[Lustre-discuss] Performance problems with Lustre 1.6.1

Mon Oct 1 15:56:33 PDT 2007

Hi all,

I have set up a small Lustre file system with 1 MDS and 8 OSS/OST. The 
particularity of our system is that every OSS is also a client of the 
file system (there are 8 clients altogether).

The file system has a 1 GB file striped across all the OSTs. On every 
OST, there is a process which reads the file chunks stored locally, 
e.g., in its own OST (since the processes have the striping information 
of the file, each one knows which portions of the file are stored in its 
OST).

The problem that I have is that, when the stripe size is 1MB (what means 
that there are 1024 chunks in total, or 128 chunks per OST), it takes 
more than 400 seconds to read the file, and the network traffic is very 
high. However, if the stripe size is 128 MB (8 chunks altogether, one 
per OST), it takes only around 100 seconds to read the file, and the 
network traffic is 1/10th the previous one. Note that, in both cases, 
the data I/O operations are local and that the processes read the same 
amount of data.

Could this be a problem with the lock mechanism and the caching on the 
clients? If so, I have seen that the ldlm can be disabled, but, how? 
(The processes read from disjoint parts of the file, so they do not 
really need the ldlm service).

Thanks in advance,

    Juan.

========================

**DIRECTION A:** In the Lustre forum post, how long does it take to read the file when the stripe size is 128 MB?
**DIRECTION B:** Transcribe the Lustre forum post starting at the words "Mon Oct 1 15:56:33" and ending after "8 clients altogether).".

**DATASET EXTRACT:**

========================

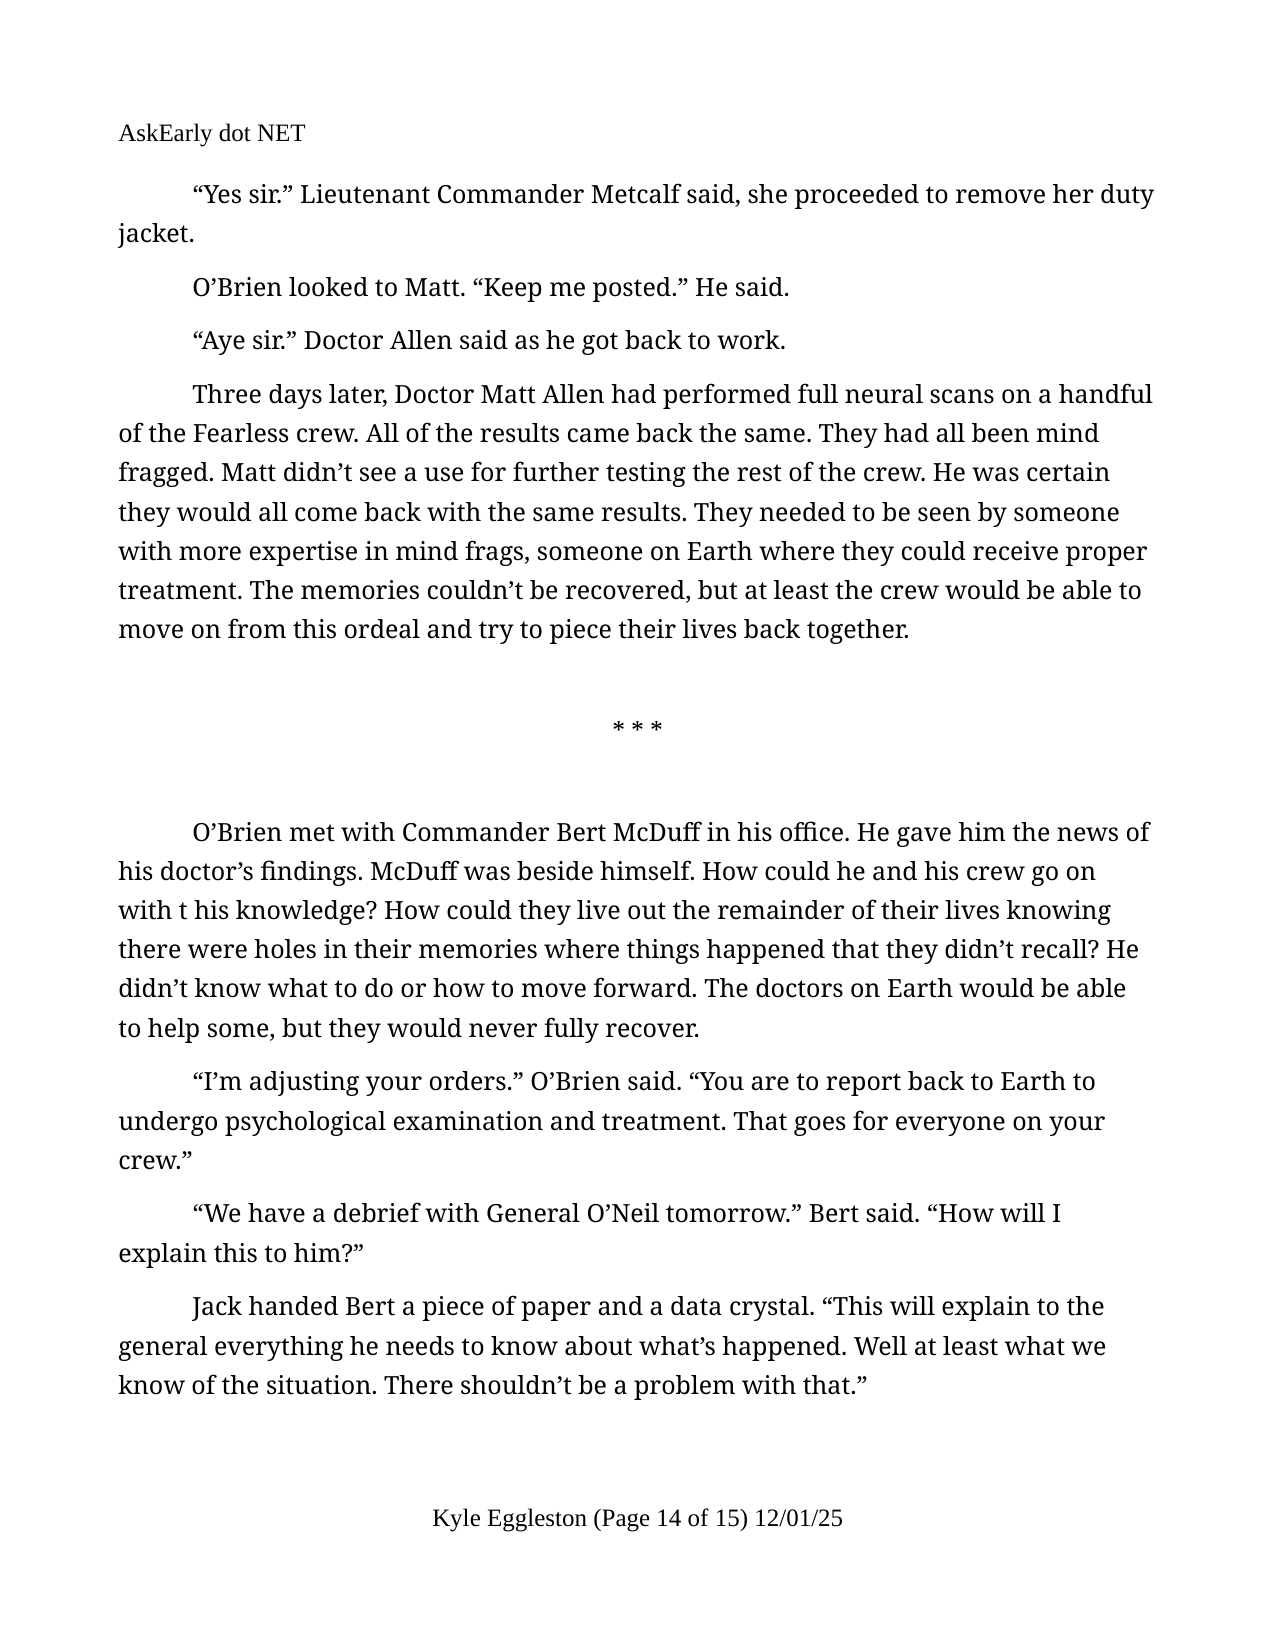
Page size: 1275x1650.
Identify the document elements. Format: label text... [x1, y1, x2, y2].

========================

**FULL SOLUTION A:** Around 100 seconds.

**FULL SOLUTION B:**
Mon Oct 1 15:56:33 PDT 2007

Hi all,

I have set up a small Lustre file system with 1 MDS and 8 OSS/OST. The 
particularity of our system is that every OSS is also a client of the 
file system (there are 8 clients altogether).